Many among us – including the racial reconciliation group – are working to learn how to help remove the mountains of habit and culture that separate people from one another today.

Others – including pastoral care volunteers – are working to bridge the valleys of isolation, illness, and loneliness that can make us feel exiled in our own homes.

All of this, so that God’s way to our hearts is wide open, and so that – whatever terrain we find ourselves in – we can see our way straight home to the heart of God. 


Because this coming of God that John’s calling out to us about today isn’t a once upon a time story. It’s a news report of something that has happened, will happen, is happening in the same messy, practical, political, noisy reality that you and I wake up to every day.

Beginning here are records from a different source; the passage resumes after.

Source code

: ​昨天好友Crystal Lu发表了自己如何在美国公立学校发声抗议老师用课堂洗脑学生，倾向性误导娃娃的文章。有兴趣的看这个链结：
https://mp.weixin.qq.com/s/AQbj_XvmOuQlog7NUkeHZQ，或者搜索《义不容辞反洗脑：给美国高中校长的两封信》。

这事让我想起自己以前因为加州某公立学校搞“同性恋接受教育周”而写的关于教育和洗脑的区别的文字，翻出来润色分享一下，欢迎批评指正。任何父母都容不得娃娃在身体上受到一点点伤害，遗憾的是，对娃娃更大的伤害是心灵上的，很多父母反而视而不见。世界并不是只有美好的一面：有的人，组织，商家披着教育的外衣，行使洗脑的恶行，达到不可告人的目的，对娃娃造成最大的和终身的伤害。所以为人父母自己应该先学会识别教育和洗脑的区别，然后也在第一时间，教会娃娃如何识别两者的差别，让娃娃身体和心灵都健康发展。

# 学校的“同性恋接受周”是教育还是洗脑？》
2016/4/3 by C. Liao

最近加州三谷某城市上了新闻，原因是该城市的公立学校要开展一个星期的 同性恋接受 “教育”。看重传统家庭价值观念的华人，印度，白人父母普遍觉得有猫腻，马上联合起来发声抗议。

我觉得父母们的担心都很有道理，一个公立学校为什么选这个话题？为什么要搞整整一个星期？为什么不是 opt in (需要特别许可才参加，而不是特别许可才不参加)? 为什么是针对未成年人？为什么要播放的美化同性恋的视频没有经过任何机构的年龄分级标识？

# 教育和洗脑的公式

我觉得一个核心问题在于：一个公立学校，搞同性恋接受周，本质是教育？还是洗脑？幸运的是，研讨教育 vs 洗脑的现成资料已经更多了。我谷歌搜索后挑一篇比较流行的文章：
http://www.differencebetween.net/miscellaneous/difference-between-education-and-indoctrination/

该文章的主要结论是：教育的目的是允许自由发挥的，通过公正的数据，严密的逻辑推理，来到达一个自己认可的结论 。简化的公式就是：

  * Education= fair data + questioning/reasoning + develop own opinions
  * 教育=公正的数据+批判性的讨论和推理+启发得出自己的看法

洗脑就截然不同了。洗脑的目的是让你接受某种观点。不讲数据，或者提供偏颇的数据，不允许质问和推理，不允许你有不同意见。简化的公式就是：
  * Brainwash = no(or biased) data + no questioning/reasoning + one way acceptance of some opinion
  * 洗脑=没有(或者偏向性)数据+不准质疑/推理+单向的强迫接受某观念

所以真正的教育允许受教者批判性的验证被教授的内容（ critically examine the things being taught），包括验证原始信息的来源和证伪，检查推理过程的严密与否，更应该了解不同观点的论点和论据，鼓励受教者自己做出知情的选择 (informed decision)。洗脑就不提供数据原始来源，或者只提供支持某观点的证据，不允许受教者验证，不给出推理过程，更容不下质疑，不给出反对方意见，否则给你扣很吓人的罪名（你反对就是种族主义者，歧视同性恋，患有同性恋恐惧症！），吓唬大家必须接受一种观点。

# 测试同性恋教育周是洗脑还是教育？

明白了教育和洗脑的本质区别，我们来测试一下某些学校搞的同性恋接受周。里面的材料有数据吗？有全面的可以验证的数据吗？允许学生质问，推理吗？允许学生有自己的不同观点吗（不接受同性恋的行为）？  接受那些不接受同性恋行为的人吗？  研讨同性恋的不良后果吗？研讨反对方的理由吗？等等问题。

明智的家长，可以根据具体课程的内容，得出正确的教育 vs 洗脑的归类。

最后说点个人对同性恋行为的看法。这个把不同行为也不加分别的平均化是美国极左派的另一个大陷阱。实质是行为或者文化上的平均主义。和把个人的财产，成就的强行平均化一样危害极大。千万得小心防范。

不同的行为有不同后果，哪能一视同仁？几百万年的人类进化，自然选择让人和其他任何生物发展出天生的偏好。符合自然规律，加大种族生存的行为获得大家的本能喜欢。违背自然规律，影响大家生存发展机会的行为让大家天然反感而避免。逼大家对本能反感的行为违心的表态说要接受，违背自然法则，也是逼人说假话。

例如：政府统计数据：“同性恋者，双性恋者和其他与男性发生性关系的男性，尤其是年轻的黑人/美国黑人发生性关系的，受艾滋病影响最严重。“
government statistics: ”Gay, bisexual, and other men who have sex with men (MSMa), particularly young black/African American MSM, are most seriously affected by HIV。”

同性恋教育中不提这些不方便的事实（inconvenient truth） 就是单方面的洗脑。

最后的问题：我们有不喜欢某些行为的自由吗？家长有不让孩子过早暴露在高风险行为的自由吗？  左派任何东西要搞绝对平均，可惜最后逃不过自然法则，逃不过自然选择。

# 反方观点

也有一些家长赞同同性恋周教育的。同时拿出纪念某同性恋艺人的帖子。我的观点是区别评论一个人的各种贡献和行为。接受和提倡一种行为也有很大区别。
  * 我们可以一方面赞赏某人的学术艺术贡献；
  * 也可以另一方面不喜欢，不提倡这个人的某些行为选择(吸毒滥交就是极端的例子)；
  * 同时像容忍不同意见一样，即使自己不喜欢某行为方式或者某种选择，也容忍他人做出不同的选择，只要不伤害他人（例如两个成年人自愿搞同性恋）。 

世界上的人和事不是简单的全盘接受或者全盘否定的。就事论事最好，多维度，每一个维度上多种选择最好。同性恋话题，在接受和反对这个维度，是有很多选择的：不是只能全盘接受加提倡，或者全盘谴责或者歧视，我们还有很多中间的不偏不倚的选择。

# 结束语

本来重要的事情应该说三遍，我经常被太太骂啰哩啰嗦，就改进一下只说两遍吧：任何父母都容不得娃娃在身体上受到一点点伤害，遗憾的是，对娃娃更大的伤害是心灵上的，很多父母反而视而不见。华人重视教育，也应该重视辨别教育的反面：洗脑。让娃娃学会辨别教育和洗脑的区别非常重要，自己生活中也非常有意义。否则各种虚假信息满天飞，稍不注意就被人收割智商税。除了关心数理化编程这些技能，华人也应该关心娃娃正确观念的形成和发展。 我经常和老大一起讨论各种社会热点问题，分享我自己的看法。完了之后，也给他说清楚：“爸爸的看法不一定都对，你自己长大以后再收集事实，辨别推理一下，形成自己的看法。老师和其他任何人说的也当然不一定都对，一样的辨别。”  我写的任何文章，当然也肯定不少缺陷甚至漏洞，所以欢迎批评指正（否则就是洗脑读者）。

John’s out in the wilderness, right now – whether that wilderness is the noisy internet or the cell phone dead spots; the noise of partisan wrangling or the silence of exhausted indifference – in that wilderness, right now, John’s talking to real people, you and me, about the urgent, practical coming of God. And how the real, insurmountable barriers you and I and our neighbors experience must be flattened and removed, because God absolutely won’t be kept out of our real lives. And God won’t let us be kept away from our home in the heart of God.


Not once upon a time,

but in the second year of the Covid pandemic, when Phil Murphy was governor of New Jersey, and the legislatures were re-districting, and Jerome Powell was Chair of the Fed, and Facebook was trying to become Meta,

the word of the Lord comes to the people of Trinity in Moorestown: prepare the way for all barriers to fall – and for your own return to the heart of God, for real, here and now.